このケースでは、falseで読み込んだ場合(他の設定は変更なし)は、データは表に読み込まれません。

「空白のみの要素を読み込まない」をtrue
2つ目の表の「商品番号」「色番号」「サイズ番号」など、表のマクラの部分は、XMLデータに文字を入れておらずカラ要素にしてあります。
カラ要素のXMLデータを読み込んで、InDesignの表のマクラ文字を上書きして消してしまわないために、「空白のみの要素を読み込まない」をチェック(true)します。
空白のみの要素には、上記のようなタグのみしかないカラ要素のほかに、改行やタブも含まれます。
なので、もし「空白のみの要素を読み込む」ことにしてしまうと、単にXMLデータの見易さのために入れてある改行も、読み込まれてしまうことになります。

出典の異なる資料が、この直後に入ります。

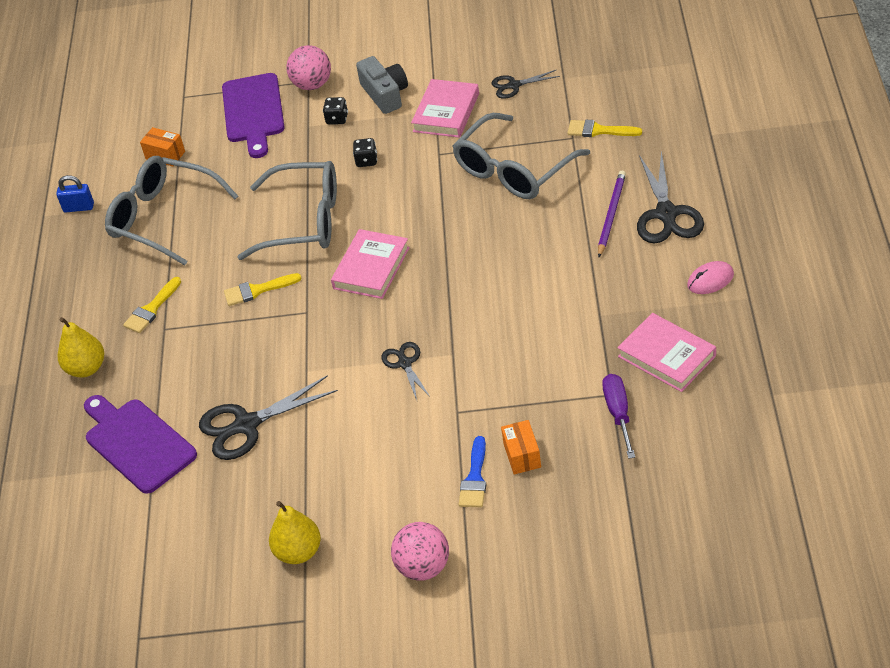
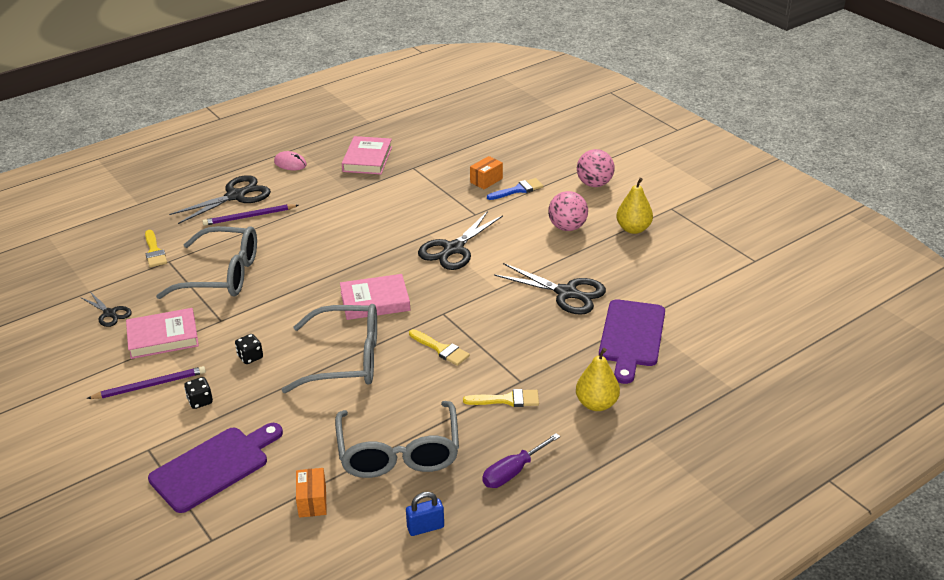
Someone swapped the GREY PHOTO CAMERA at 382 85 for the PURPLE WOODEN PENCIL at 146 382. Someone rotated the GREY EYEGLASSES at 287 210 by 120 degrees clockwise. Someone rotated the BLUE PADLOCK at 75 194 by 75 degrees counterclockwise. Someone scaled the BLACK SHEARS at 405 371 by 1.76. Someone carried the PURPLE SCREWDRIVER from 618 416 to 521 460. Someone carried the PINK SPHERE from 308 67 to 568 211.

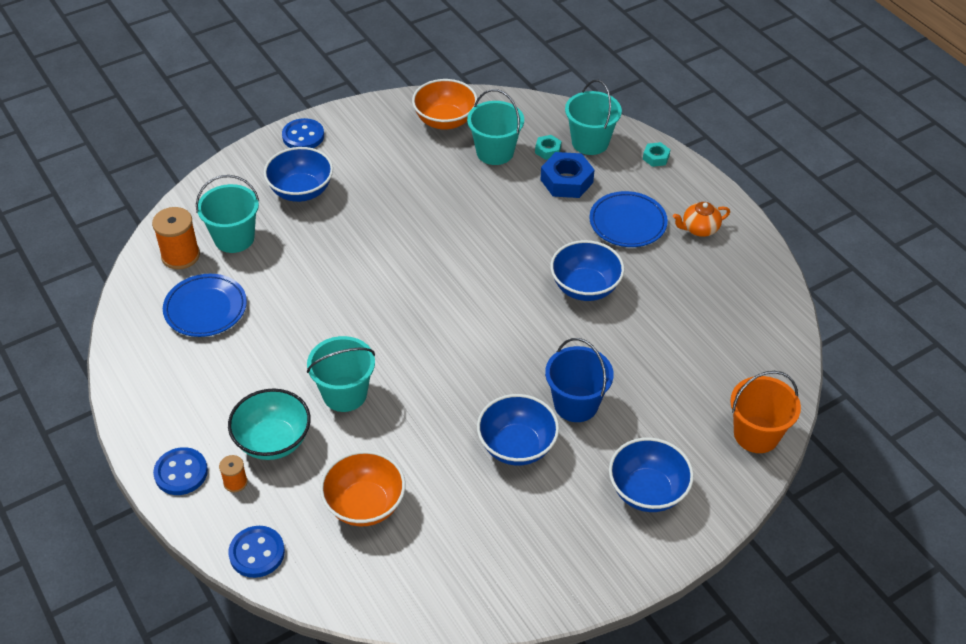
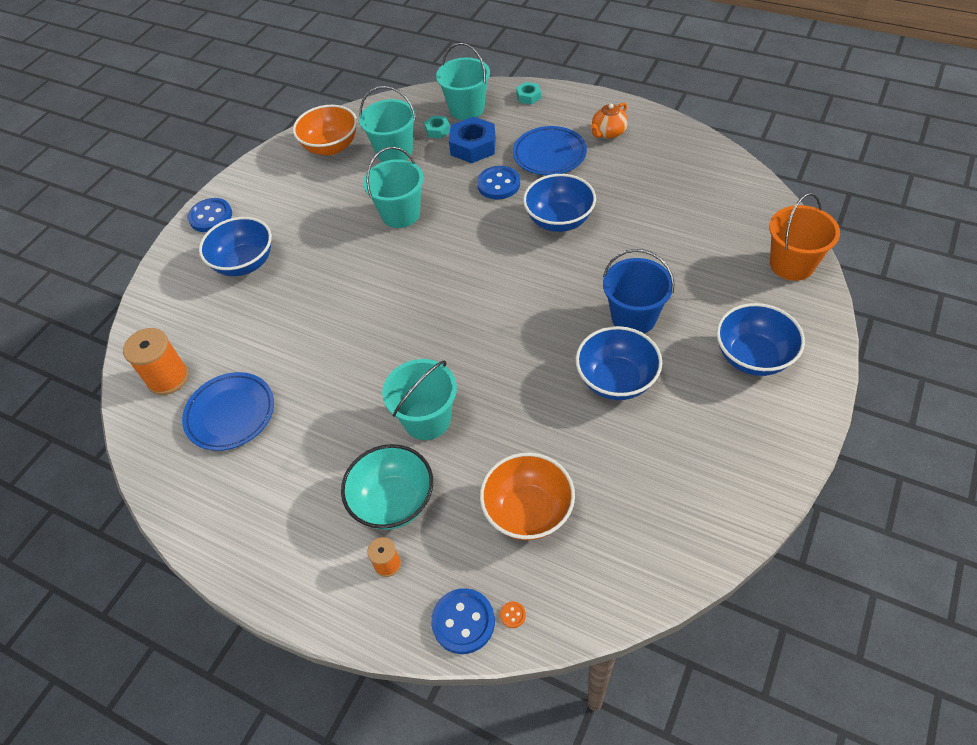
Someone carried the AQUA BUCKET from 227 214 to 393 187. Someone carried the BLUE BUTTON from 180 471 to 498 183. Someone put down the ORANGE-COLOURED BUTTON at 513 615.

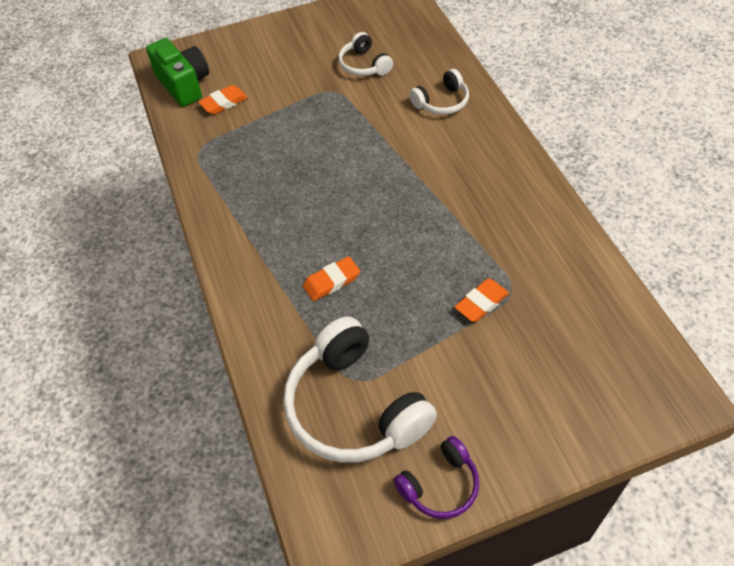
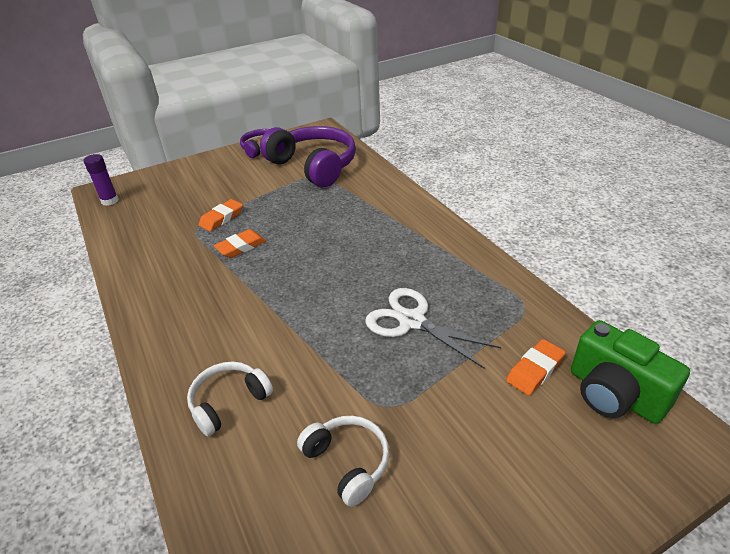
Someone put down the PURPLE GLUE STICK at 101 180. Someone carried the ORANGE-COLOURED PENCIL ERASER from 331 278 to 240 243. Someone repainted the SNOW-WHITE HEADSET at 360 389, which became the PURPLE HEADSET at 308 156. Someone put down the SNOW-WHITE SHEARS at 433 328.

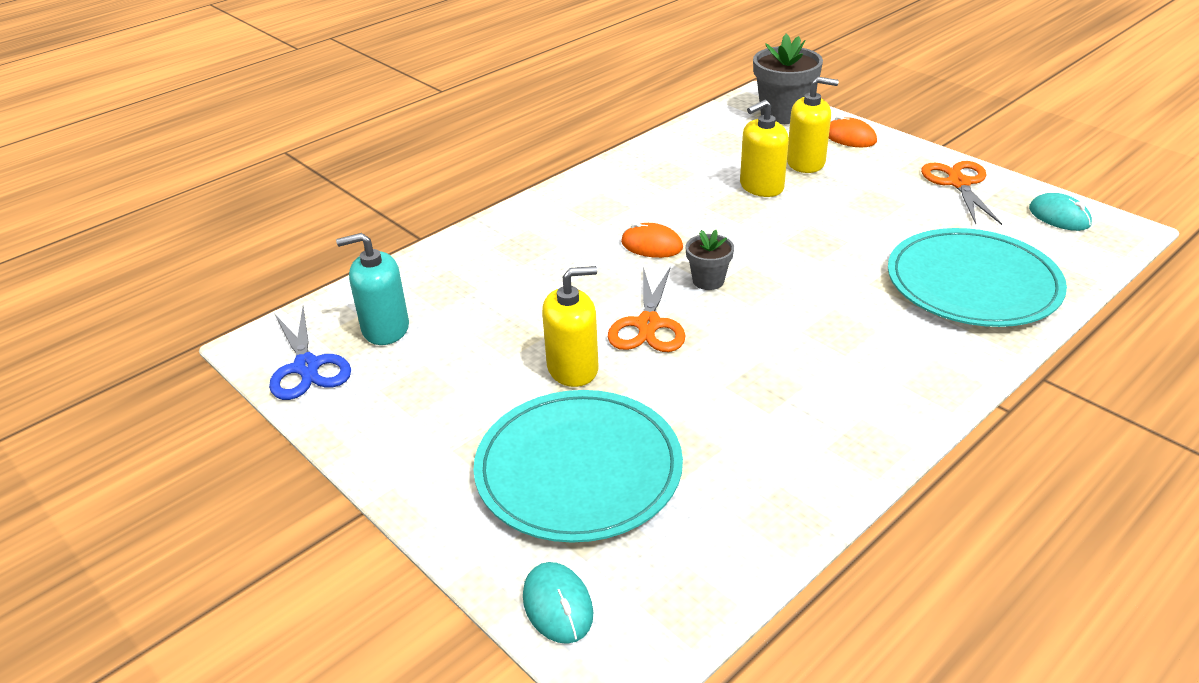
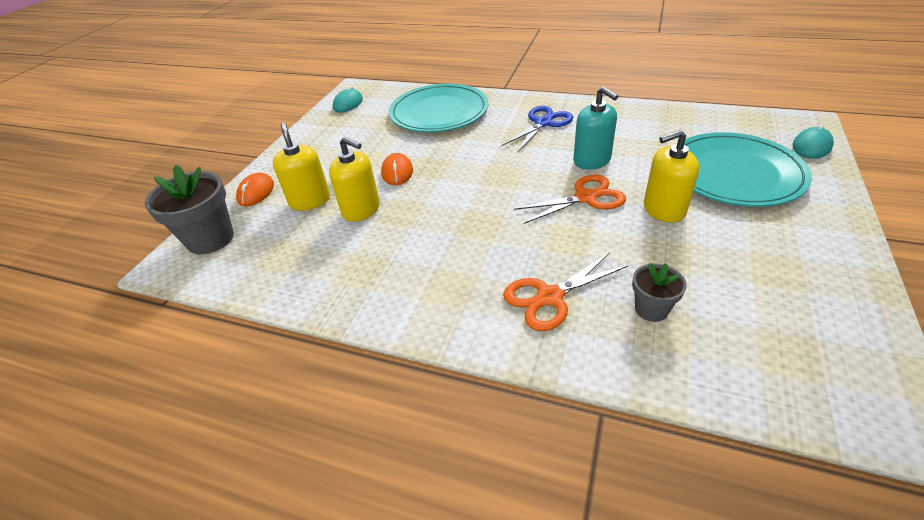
Someone carried the ORANGE-COLOURED PC MOUSE from 652 240 to 397 169. Someone carried the BLUE SHEARS from 310 353 to 537 129. Someone carried the ORANGE-COLOURED SHEARS from 961 193 to 566 291. Someone carried the AQUA SOAP DISPENSER from 372 289 to 595 128. Someone carried the GREY FLOWER POT from 709 260 to 659 292. Someone rotated the YELLOW SOAP DISPENSER at 570 326 by 60 degrees counterclockwise.

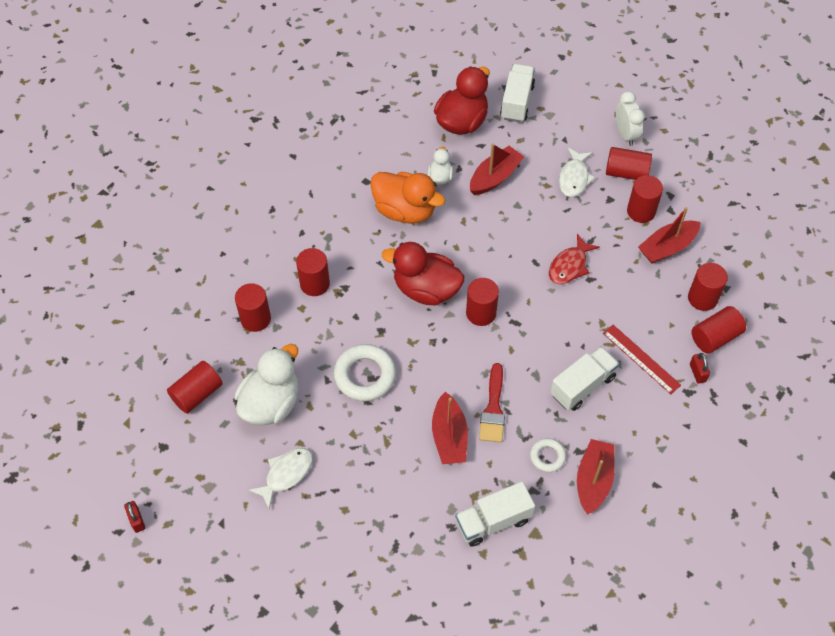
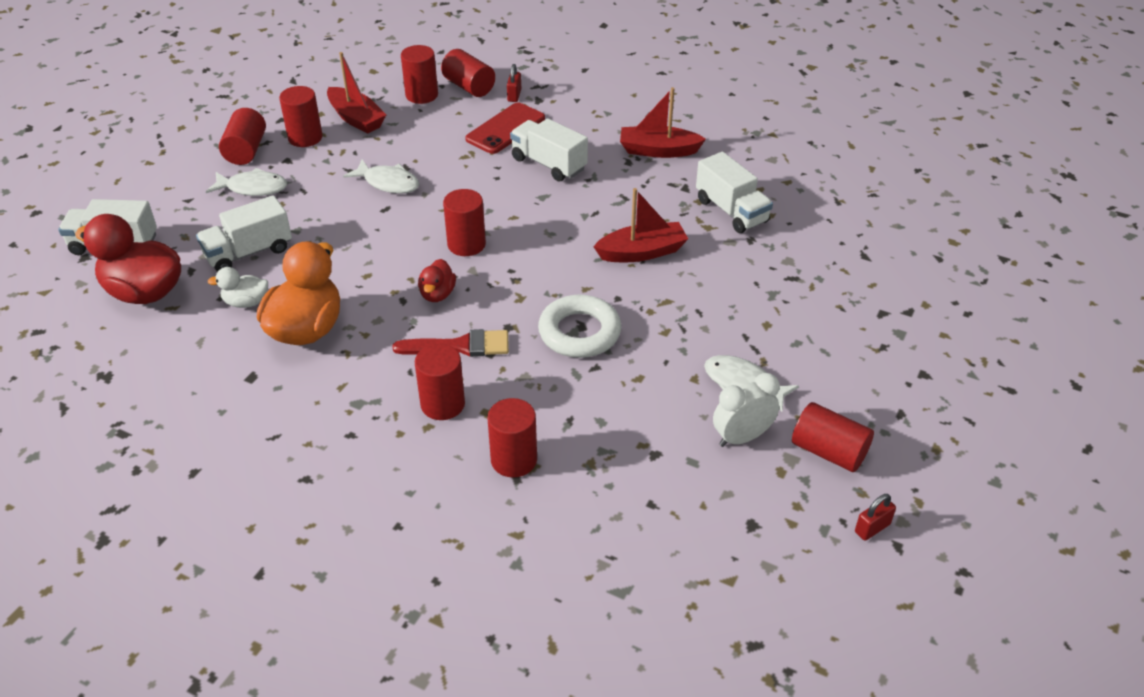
Someone swapped the RED SAILBOAT at 497 169 for the SNOW-WHITE TOY TRUCK at 244 233. Someone repainted the RED FISH FIGURE at 574 259, which became the SNOW-WHITE FISH FIGURE at 381 177. Someone carried the RED PAINTBRUSH from 492 402 to 450 343. Someone scaled the RED DUCK at 423 273 by 0.51. Someone swapped the RED STRAIGHTEDGE at 642 359 for the RED PHONE at 505 128. Someone rotated the RED PADLOCK at 700 368 by 60 degrees counterclockwise. Someone carried the SNOW-WHITE ALARM CLOCK from 630 118 to 746 410. Someone carried the RED SOLID CYLINDER from 195 387 to 833 437. Someone took away the SNOW-WHITE DUCK at 267 384. Someone took away the SNOW-WHITE HOOP at 548 455.

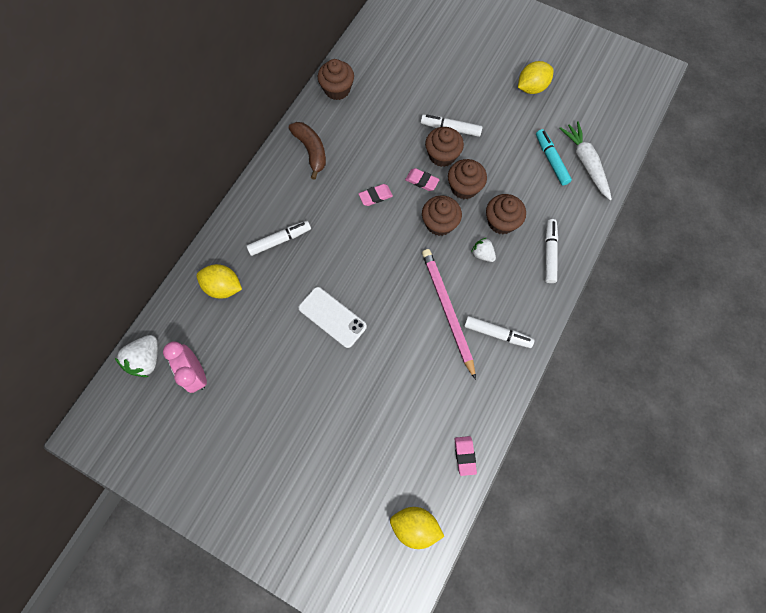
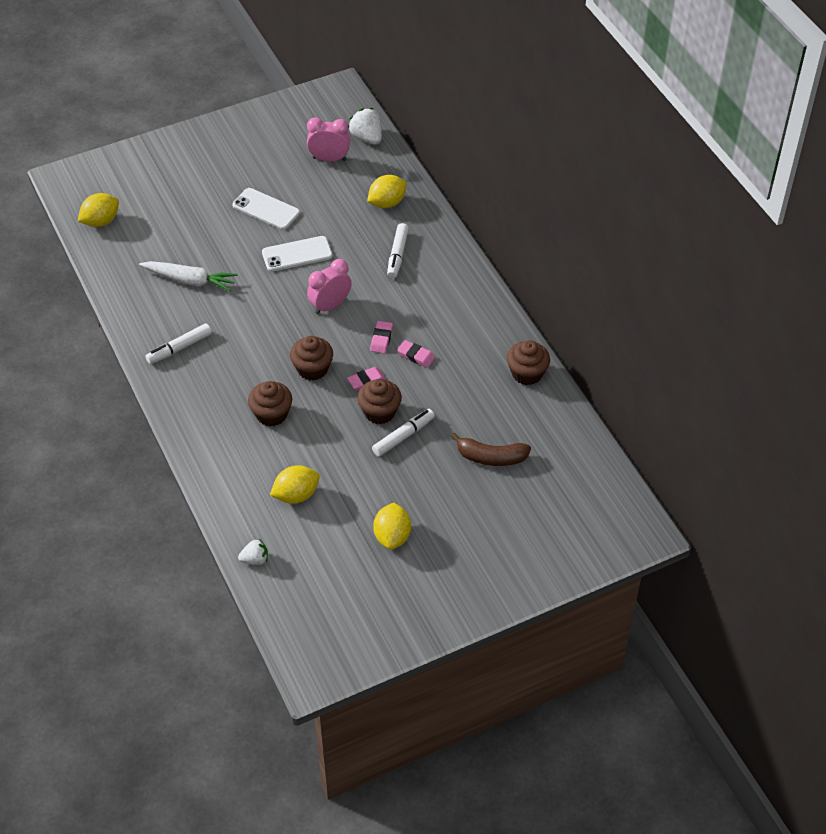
Someone carried the SNOW-WHITE ROOT VEGETABLE from 585 160 to 188 276. Someone put down the SNOW-WHITE PHONE at 266 209. Someone carried the SNOW-WHITE TOY STRAWBERRY from 483 250 to 253 552. Someone swapped the AQUA MARKER at 554 157 for the YELLOW TOY LEMON at 295 484. Someone put down the PINK ALARM CLOCK at 329 286. Someone carried the PINK PENCIL ERASER from 466 456 to 416 354. Someone carried the RUSSET BANANA from 307 151 to 491 449. Someone took away the PINK WOODEN PENCIL at 449 314. Someone took away the RUSSET FAIRY CAKE at 467 179. Someone took away the SNOW-WHITE MARKER at 551 251.

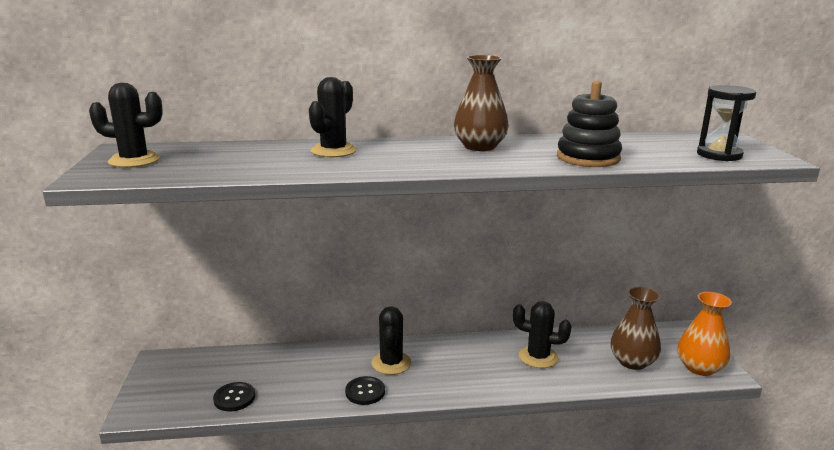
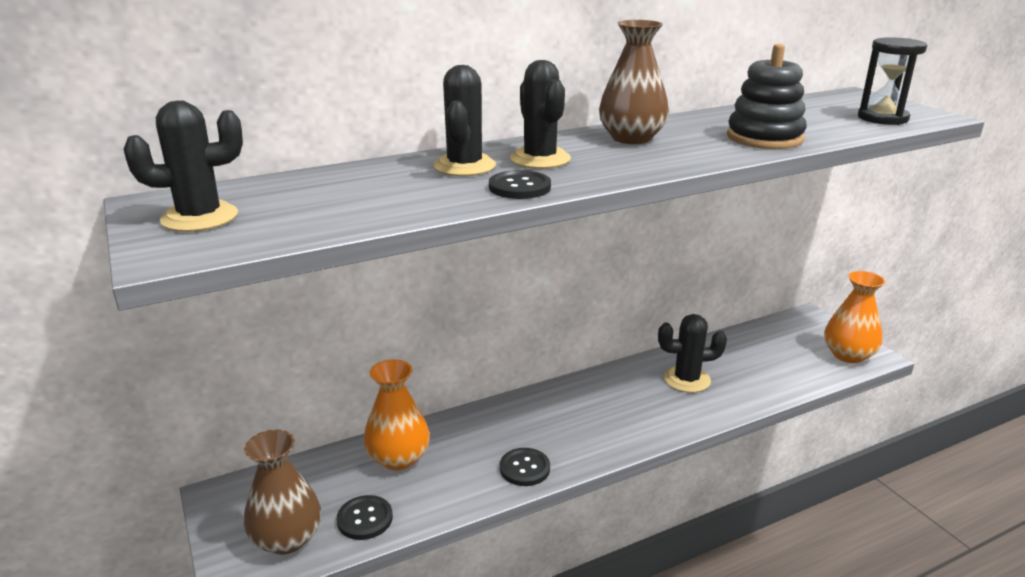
Someone carried the RUSSET VASE from 635 328 to 282 491. Someone put down the ORANGE-COLOURED VASE at 397 414. Someone put down the BLACK BUTTON at 520 184. Someone carried the BLACK CACTUS from 391 340 to 540 114.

このケースでは、falseで読み込んだ場合(他の設定は変更なし)は、タグの付いていない改行や、空白要素もXMLデータから読み込まれます。

「読み込まれたXMLに一致しない要素、フレームおよび内容を削除」をtrue
今回の例では、各商品の情報量によって表内の行を増やします。
例えば「Aブラウス」のサイズは「5L」まで、「Bブラウス」はLLまで、「Cブラウス」は4Lまでというように、その数に応じた行数を表示するわけです。
その際、例えば「Aブラウス」で5Lまで追加された行は、次の「Bブラウス」ではLLまでしか必要ないので、3Lから5Lまでの不要な行は削除する必要があります。
「読み込まれたXMLに一致しない要素、フレームおよび内容を削除」をチェック(true)すると、XMLデータの情報量に応じて行数が加減されます。
このケースでは、falseで読み込んだ場合(他の設定は変更なし)は、一度増えた行数が、それ以降でも削除されません。